We leave in my car (very fast convertible) with the top down. All I know is I have to get away. Of course we are going where I find the most comfort. It is not a place I know but a place I find When I am at peace I suppose. Beautifical rolling hills of green flowing grass with trees spread intermitenly. They are so beautiful, everything is so beautiful, I find myself lost in them often. All I want to do is run forever and ever there.
But I am in a car going very fast. So fast I am positive I cannot negotiate the next curve. At each curve I am sure we will go off the curve, crash, and surely die. I am so sure we will that I basically give a last prayer and say at least they can't get us. But with every curve my car holds steadfast and eases through it with no problem at all.
As my fear and anticipation of death eases, I suddenly come to a straight away. This straight away leads directly back in the direction we were escaping. I realize this and think "Oh my gosh" were going back. But then suddenly I look to my left and see this herd of Buffalo.
Mind you, all the roads we were on were 2 lane old country road types and we never see another car. To the left of me is an old wooden fence with a herd of Buffalo walking back in the direction I was escaping. As I am watching them (now I am moving at about 10 miles per hour) my son says to me "What are those Mom?" And I tell him "Buffalo... Haven't you ever seen a Buffalo?" Then I see a White Buffalo Calf.
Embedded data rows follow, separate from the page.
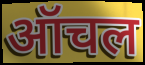
ऑचल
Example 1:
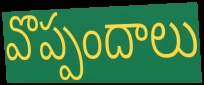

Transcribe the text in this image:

వొప్పందాలు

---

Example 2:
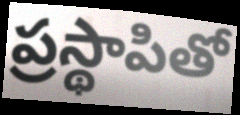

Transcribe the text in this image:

ప్రస్థాపితో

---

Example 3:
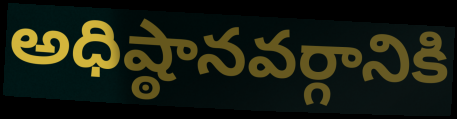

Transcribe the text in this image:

అధిష్ఠానవర్గానికి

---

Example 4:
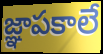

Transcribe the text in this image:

జ్ఞాపకాలే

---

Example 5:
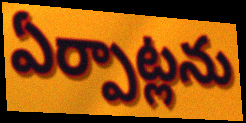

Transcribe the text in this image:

ఏర్పాట్లను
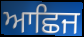
ਆਛਿਜ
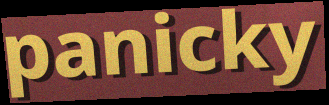
panicky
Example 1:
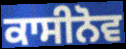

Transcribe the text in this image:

ਕਾਸੀਨੋਵ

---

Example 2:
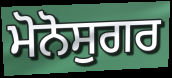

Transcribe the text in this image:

ਮੋਨੋਸੁਗਰ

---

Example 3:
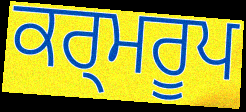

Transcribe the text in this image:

ਕਰ੍ਮਰੂਪ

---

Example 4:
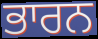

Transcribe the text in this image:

ਭਾਰਨ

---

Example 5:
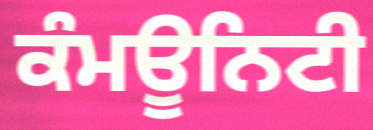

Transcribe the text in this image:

ਕੰਮਊਨਿਟੀ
My first impression was it was a female but suddenly I wasn't sure.
Then I state, "Oh my gosh, There's a White Buffalo!" "Do you know what a White Buffalo means?"
My son says no and I tell him that there is an old Indian legend about the White Buffalo... But then I hesitate because I cannot remember the Nation... Then I look up and the road is blocked. This is the oddest part of the dream...
The road goes on. I can see where it curves along the hill turning South but right in front of me is a huge ramp. It is built from the opposite direction and only half complteted. So I am up against the butt end of it (or uncompleted center) and there is no room to go around it. It as if I haven't began building the ramp and the Buffalo are going where? Back?
This is what confuses me.
I never expected the ramp or having to have to build a ramp?
Why a ramp?
Is it blocking a passage?
Or blocKing access that I might yearn somehow?... Or Fear somehow? Home is my dominate thought always... I feel denied here.
Why are the Buffalo going in that direction?
Why did they not fear me?
Why was the converstion between my son and I interupted?
Why The White Buffalo?
I am Part Cherokee, Chippewa, Choctaw, and Blackfeet. I dont know that this has relevance except that I am always reminded of it. No one in my family speaks of heritage and I do not bear resmeblance to any "nation". I am of mixed breed (as I am told) and not relevent as it were. Raised as saxon german, irish, and portuguese descent, you will only see heritage in my fore fathers. I am born to a world of men who possess rather than embrace. Questions I pose are answered only through diligence by my person.
All I know of my past is limited remembrance, no one speaks. People say they love you and will be there for you. If you have to wonder, then there is cause.
If you have some insight please do respond.
Grace be given,
If you carry pain in your heart... find love to release it.